I tease him with my tongue and he teases me back. I have to go slow, play my part and not be too eager. His hand is inside my shirt now, his fingers moving over the fabric that keeps him from making the contact he wants so very badly to make.
I don’t help. I let him fumble with the cotton bra. I actually have forgotten what this was like. And for a while I, too, slip back and am sixteen again. Going out with one of the handsome guys. In a movie theater making out.
He unclasps my bra and has access. As he cups my breast he sighs. A long, slow, deep, sweet sigh. His first goal. He touches my nipple as if he has just discovered that such a thing exists and I harden under his touch. He kisses me now with more ardor and some urgency. On the screen, a new song starts. “Feeling Groovy.”

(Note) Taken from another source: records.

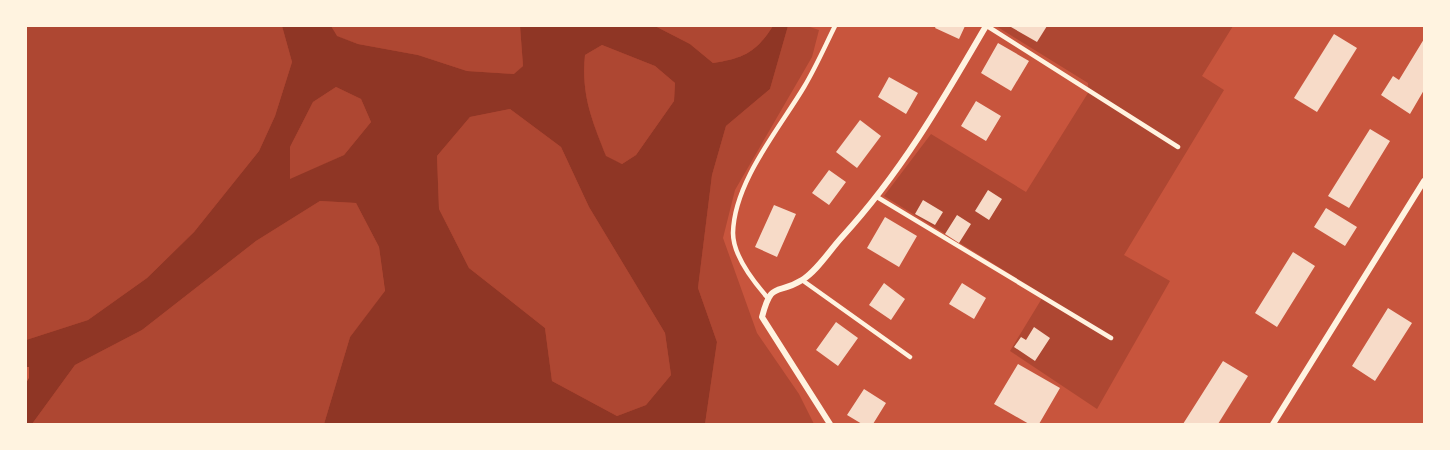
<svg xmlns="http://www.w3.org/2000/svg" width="1450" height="450" viewBox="0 0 1450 450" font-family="'Playfair Display',serif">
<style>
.green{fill:#ae4732}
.water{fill:#8f3625;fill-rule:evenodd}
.building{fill:#f7dbc8}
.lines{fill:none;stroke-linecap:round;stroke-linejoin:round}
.service{stroke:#fff3e0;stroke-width:4.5}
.minor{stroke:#fff3e0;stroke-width:6}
</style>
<rect width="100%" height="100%" fill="#c8553d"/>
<path class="green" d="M 26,26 L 282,26 L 292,62 L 275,116 L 259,151 L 194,232 L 147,278 L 88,320 L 26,340 Z
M 331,26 L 520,26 L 523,66 L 515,74 L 467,71 L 418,55 L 358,44 L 336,36 Z
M 655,26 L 773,26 C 756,52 745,58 713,63 L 690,44 Z
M 788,26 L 807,26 L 819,30 L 812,57 L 735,190 L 723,238 L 757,333 L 799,394 L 814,424 L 705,424 L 717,342 L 698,288 L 712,175 L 726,126 L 770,89 Z
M 996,26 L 1233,26 L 1202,76 L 1224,90 L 1124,255 L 1170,281 L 1097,409 L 1010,351 L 1044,295 L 884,196 L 931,134 L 1026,192 L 1088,93 L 1088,83 Z
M 602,45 L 655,66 L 675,83 L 674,101 L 636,155 L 622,164 L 606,157 C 592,120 581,95 585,55 Z
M 336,87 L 361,99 L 371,122 L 344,155 L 290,180 L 290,147 L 313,102 Z
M 510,109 L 561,147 L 589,207 L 665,333 L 671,375 L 646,405 L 617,416 L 552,381 L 545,328 L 469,268 L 439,209 L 437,156 L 470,117 Z
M 320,201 L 356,203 L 379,247 L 385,292 L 350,337 L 324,424 L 32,424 L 75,365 L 142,330 L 256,241 Z"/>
<path class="water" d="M 282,26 L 331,26 L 337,36 L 358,44 L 418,55 L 467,71 L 514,74 L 523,66 L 520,26 L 655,26 L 690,44 L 713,63 C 745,58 756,52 773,26 L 788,26 L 770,89 L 726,126 L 712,175 L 698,288 L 717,342 L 705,424 L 324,424 L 350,337 L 385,291 L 379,247 L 356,203 L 320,201 L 256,241 L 142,330 L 75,365 L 32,424 L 26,424 L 26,383 L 29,378 L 29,367 L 26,367 L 26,340 L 88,320 L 147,278 L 194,232 L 259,151 L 275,116 L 292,62 ZM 602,45 L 655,66 L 675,83 L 674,101 L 636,155 L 622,164 L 606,156 C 592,120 581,95 585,55 ZM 336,87 L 361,99 L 371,122 L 344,155 L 290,179 L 290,147 L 313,102 ZM 510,109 L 561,147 L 589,207 L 665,333 L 671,375 L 646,405 L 617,416 L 552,381 L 545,328 L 469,268 L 439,209 L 437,156 L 470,117 Z"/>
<path class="building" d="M 936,26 L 965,26 L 959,39 L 935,28 Z
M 1012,26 L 1047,26 L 1037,42 L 1011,27 Z
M 1334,34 L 1357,48 L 1317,112 L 1294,98 Z
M 1424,39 L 1424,90 L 1410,114 L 1381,95 L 1393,76 L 1399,80 Z
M 998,43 L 1029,61 L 1011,91 L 981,73 Z
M 889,77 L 918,93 L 906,114 L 878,97 Z
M 976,101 L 1001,116 L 986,141 L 961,126 Z
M 860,120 L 881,136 L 857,168 L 836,152 Z
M 1370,129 L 1390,141 L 1349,208 L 1328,196 Z
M 829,170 L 846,182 L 829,205 L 812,193 Z
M 988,190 L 1002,199 L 989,220 L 975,211 Z
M 923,200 L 943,212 L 935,225 L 915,214 Z
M 774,205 L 796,214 L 777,257 L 755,247 Z
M 1326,208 L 1357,227 L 1345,246 L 1314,227 Z
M 957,215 L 971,224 L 959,243 L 945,234 Z
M 885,217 L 917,236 L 899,267 L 867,248 Z
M 1293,252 L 1315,266 L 1277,327 L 1255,313 Z
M 884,283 L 905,299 L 891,320 L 869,305 Z
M 962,283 L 986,298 L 974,319 L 949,304 Z
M 1388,308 L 1412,323 L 1375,381 L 1352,366 Z
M 836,322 L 858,338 L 838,366 L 816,350 Z
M 1034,327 L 1050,338 L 1035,361 L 1014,347 L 1021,337 L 1026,340 Z
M 1223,361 L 1248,376 L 1218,424 L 1183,424 Z
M 1018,364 L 1060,388 L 1039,424 L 1029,424 L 994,404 Z
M 864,389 L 886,403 L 873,424 L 862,424 L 847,415 Z"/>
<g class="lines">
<path class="service" d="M 987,26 L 1178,147
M 877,197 L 1111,338
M 802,280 L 910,357
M 767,297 C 753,281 733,256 733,233 C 734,182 779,129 804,87 C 816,67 825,46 835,26"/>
<path class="minor" d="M 830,424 L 762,317 C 772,279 777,296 802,280 C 817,271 830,250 842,237 C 901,173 943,100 986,26
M 1273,424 L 1424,181"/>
</g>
<rect width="1450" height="450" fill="none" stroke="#fff3e0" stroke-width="54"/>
</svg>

He is. I am, too. I like this role. Being Peter Pan’s girlfriend feels groovy, and as long as I concentrate on that, I can make him happy.
Each kiss is longer now.
The space between them is shorter. He pulls away to look at me. His face is flushed, his lips are wet and the Technicolor movie images are reflected in his eyes. Wide boy eyes. This is real. He is as lost in his dream as he can be. And now, watching me, holding my eyes with his, he moves his hand to my thigh and under my skirt and up the rest of my leg. He moves the elastic of my underpants with his fingers and feels around. Seeking
heat, seeking warmth, he finds the space he has been heading for all along and his fingers slip into the wetness. He smiles. A satisfied smile. He loves the wetness. This is his proof. This is his hope. It is not an aborted attempt but an equal want.
He moves in for another kiss while he continues to stroke me. He knows how to do this. I benefit from what women before have demanded of him. A fortyseven-year-old man cannot be a groping sixteen-yearold boy no matter how much that is all he wants to be. He knows how to move his fingers in slow circles. He cannot unlearn this just to have his fantasy, and so I benefit.